The life-changing magic of asking good questions

Published on September 17, 2021
Reading time: 8 mins
Cover image for The life-changing magic of asking good questions

“I want to invest in RadReads.”

Wait, say wutt?

“Would you take my $300,000 investment?”

This question landed like a Jake Paul haymaker. I was totally blindsided.

After all, we were just two friends sipping some Skinny Margaritas (pro tip: swap out Triple Sec with Giffard Pamplemousse Liquer) catching up on summer gallivanting. The mosquitos in Austin. Luxury high-rises going up on the Gowanus Canal. And what the “mask scene” looks like at the local elementary school pickups.

But no. RadReads is not looking for investors. It’s not structured to take on investors. Heck, it doesn’t even have a business plan.

It’s a bootstrapped lifestyle business. Full stop.

## Set tasks
• a. Answer these questions about the post on asking good questions, each on its own line:
(i) On what date was the post published?
(ii) How much money did the friend offer to invest?
(iii) What kind of business does the writer say RadReads is?
• b. Continue the post on asking good questions from the point where it stops.

## Data section
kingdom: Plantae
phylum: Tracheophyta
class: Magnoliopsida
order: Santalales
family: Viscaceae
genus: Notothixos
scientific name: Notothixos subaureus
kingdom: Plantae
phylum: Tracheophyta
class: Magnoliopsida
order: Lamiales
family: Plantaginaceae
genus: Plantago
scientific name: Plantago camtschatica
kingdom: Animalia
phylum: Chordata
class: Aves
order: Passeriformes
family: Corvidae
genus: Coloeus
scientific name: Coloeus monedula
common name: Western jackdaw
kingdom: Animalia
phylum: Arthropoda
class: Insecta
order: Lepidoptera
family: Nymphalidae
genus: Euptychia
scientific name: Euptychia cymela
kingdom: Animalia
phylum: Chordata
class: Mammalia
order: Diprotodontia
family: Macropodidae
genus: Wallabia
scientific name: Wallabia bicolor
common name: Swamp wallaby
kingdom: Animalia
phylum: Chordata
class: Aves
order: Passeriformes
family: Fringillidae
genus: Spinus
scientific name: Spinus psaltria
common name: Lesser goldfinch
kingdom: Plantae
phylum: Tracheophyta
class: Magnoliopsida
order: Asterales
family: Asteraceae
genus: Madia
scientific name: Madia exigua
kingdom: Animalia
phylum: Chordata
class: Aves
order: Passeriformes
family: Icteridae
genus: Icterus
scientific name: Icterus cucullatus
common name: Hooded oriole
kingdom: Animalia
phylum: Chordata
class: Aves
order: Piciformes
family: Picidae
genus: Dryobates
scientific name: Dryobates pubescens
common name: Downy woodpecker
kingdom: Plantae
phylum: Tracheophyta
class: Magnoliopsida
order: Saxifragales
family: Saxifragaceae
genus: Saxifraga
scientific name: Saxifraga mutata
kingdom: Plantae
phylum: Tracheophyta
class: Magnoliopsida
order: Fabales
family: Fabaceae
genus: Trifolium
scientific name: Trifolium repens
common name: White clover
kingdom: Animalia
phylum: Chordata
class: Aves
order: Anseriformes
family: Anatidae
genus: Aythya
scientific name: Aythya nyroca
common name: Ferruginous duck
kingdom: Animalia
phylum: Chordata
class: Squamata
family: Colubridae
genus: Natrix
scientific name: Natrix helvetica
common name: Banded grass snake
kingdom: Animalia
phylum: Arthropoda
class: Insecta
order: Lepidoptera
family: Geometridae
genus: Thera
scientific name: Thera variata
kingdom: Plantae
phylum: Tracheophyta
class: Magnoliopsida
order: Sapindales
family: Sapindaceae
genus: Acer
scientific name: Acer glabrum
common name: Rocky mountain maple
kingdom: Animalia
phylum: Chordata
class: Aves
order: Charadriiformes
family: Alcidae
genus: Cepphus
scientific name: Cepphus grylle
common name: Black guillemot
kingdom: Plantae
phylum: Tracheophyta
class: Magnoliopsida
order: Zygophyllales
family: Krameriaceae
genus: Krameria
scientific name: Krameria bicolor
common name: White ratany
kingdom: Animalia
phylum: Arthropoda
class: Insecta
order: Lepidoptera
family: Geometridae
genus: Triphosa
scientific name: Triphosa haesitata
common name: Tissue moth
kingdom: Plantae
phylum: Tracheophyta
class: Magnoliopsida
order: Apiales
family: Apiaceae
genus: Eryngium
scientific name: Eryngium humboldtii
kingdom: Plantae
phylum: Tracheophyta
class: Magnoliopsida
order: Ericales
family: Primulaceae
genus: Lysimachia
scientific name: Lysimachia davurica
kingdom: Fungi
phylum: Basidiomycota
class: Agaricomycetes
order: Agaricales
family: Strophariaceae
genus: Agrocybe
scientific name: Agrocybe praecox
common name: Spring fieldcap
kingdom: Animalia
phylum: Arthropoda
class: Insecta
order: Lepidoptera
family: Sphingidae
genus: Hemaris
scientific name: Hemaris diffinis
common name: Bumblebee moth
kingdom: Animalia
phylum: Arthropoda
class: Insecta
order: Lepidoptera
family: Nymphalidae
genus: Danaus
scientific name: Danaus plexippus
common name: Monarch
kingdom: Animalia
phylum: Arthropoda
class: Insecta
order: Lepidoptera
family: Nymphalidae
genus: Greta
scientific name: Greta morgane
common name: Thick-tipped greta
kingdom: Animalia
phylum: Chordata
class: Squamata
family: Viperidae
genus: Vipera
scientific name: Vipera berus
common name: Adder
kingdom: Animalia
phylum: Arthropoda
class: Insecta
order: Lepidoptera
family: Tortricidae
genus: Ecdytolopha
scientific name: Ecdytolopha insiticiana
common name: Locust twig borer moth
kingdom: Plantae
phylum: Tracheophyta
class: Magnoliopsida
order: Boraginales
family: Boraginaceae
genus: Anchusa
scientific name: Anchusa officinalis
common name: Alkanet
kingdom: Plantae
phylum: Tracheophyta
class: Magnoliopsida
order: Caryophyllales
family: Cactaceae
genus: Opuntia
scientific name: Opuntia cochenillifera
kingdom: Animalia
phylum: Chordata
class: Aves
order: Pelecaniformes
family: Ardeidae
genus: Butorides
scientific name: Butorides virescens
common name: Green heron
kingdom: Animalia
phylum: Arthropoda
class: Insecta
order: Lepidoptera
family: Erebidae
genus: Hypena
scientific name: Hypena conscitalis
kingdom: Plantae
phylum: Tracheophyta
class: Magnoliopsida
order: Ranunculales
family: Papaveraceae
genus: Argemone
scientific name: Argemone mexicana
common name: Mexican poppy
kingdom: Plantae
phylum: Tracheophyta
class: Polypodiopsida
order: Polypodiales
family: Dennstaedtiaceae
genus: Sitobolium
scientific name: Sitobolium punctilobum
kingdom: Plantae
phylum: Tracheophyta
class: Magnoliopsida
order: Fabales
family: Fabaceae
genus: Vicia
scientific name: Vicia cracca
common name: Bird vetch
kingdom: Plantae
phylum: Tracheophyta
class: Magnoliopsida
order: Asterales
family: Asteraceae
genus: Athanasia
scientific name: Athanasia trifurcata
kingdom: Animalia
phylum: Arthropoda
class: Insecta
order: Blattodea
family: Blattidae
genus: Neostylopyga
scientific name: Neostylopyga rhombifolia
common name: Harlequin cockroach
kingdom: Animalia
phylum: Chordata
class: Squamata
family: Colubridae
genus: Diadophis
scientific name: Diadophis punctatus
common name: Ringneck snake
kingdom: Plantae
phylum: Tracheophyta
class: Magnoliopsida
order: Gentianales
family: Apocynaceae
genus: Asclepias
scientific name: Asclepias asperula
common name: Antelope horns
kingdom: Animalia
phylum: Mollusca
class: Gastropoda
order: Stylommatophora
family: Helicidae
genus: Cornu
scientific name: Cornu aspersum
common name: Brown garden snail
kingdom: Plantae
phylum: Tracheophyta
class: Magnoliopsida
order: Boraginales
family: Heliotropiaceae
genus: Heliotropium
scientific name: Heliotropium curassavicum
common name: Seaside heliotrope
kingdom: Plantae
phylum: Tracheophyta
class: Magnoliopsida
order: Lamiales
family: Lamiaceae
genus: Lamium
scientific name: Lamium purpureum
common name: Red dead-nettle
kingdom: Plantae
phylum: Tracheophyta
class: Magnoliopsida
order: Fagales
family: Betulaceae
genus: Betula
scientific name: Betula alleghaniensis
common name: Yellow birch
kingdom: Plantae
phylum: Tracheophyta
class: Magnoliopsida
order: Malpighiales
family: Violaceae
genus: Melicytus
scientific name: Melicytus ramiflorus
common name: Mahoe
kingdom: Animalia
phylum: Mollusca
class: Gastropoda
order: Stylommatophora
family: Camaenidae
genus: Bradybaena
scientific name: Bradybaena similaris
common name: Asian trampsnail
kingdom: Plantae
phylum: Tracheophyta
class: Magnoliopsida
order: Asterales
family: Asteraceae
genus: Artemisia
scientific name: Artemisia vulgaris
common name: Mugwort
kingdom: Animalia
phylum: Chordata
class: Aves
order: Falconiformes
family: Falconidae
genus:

## Final results
• a.
(i) September 17, 2021
(ii) $300,000
(iii) A bootstrapped lifestyle business

• b.
“Sounds good,” he said. “But you know if you took it, you wouldn’t have to change your life one bit. You could still spend summers traveling, surf every morning, eat dinner with the fam every night. Just sayin.”

The friend left, but the question simmered in my psyche. Had I really created something of value? Who would we hire? Did we have the infrastructure to scale? What would it feel like to go from working in the business to working on the business? These were all $10K Questions that could dramatically move the needle on our 6 year old business.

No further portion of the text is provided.